Much attention has been recently paid to the West Campus Residential Initiative, and there’s no doubt the housing overhaul was sorely needed. Still, all this back-patting has distracted us from the fact that West Campus hosts only 1,800 students, while over 50 percent of the University continues to live off campus.
With interest rates on student loans rising and families financially strapped, many students currently turn to off-campus housing as a way to cut costs. And it’s easy to see why. For the 2008-2009 academic year, a double room in any residence hall aside from the Townhouses will cost you $6,950, beginning in August and ending in May. When you subtract the weeks students are closed out of their dorms for winter break, that shared bedroom is costing you about $770 per month. Even in the cutthroat monopoly that is Collegetown, that price will get you some pretty sweet digs — if not Park Place, maybe a nice flat on Linden.

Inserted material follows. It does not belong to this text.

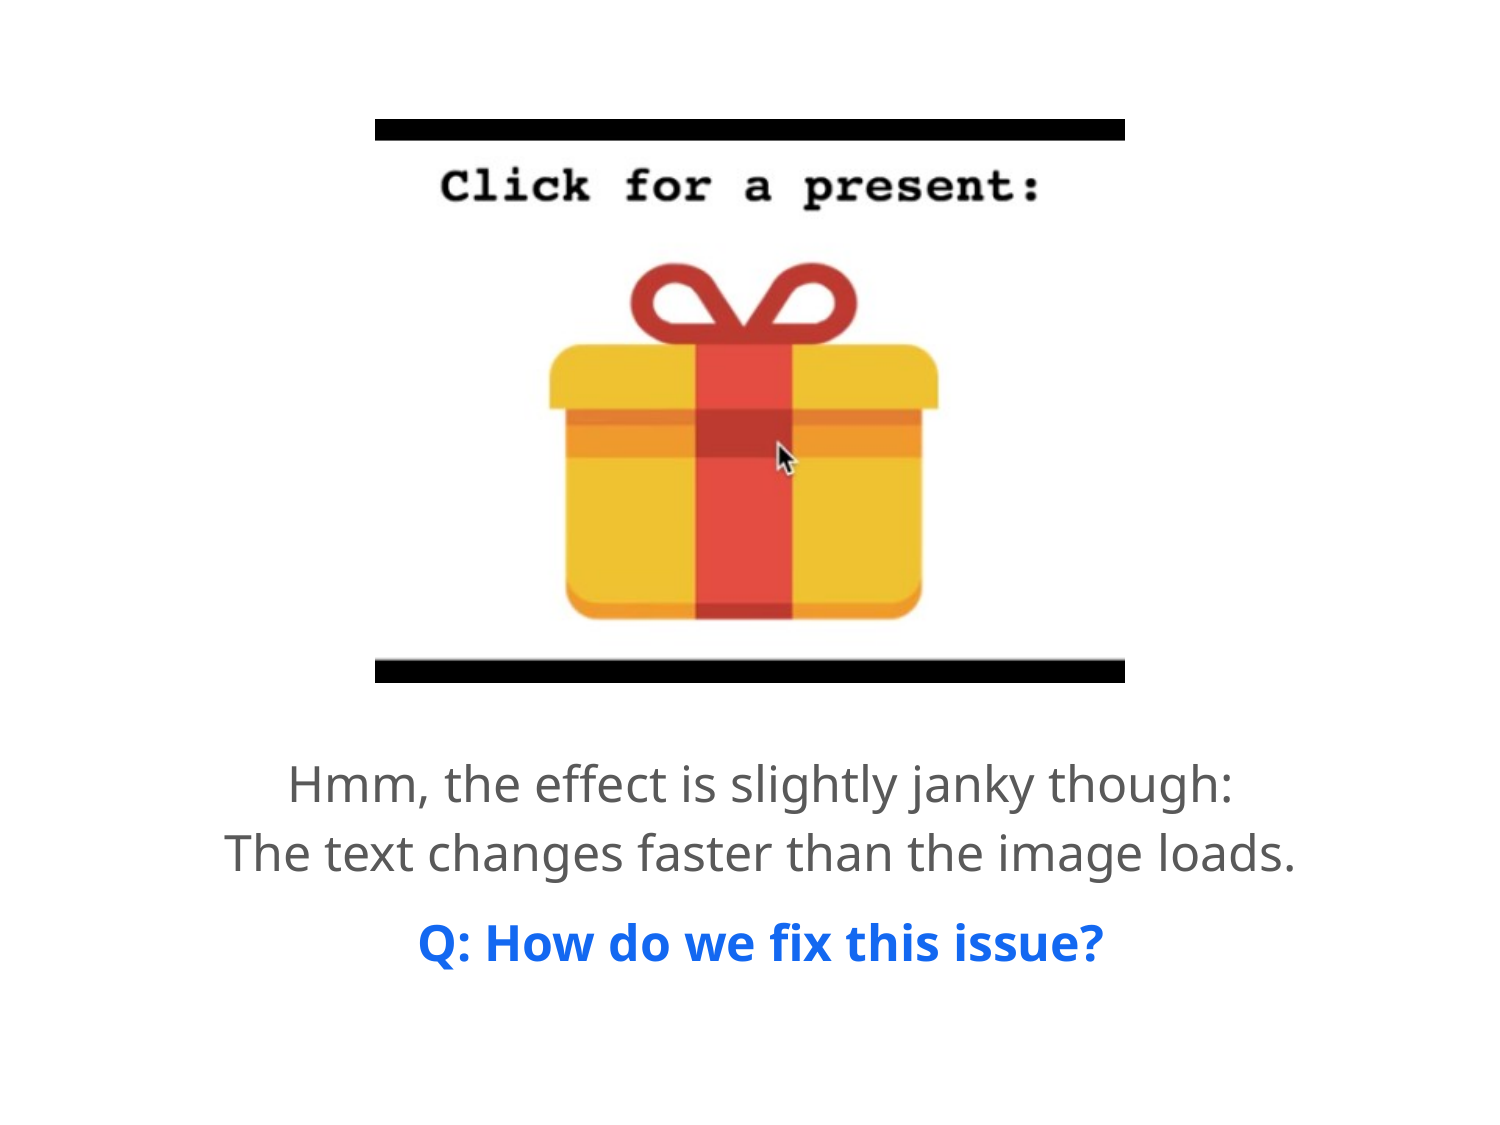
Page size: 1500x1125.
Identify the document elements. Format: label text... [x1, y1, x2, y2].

list Hmm, the effect is slightly janky though: The text changes faster than the image loads. Q: How do we fix this issue? [139, 728, 1383, 1015]
picture [375, 119, 1125, 683]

Yet in their rush to save money, many Cornellians end up leaving the dorms for sub-par housing, feeling swindled and saddled with 12-month leases. And for those freshmen unaware that the blood sport of lease-signing begins only a few short weeks after they move in on North, the Greek system can become their only option.
Living in a fraternity or sorority house can be a great experience, but spring rush comes right when students are feeling the pressure to find housing for next fall. West Campus may be great, but the attraction of free beer and (presumably) a bunch of other things can lead freshmen away from Keaton House and toward the hedonism of Greek living. By allowing rush to disrupt freshman year, Cornell is undermining its own Residential Initiative, interfering in the North Campus experience and reducing West Campus to a back-up, not a first choice.
If the University is unable to provide housing for over half its students, it should be willing to take responsibility for making sure rising sophomores are fully aware of their options. A forum should be established for students to post about their own living conditions, whether costs may be negotiable and when their landlords begin showing apartments for next year.
And at the very least, the University should back up its claimed desire to create inclusive communities in upperclassman dorms by finding a way to make those dorms cost competitive with off-campus alternatives. Otherwise, students who need savings the most will be the ones heading for the (East) hills and away from Cornell’s idyllic West Campus system.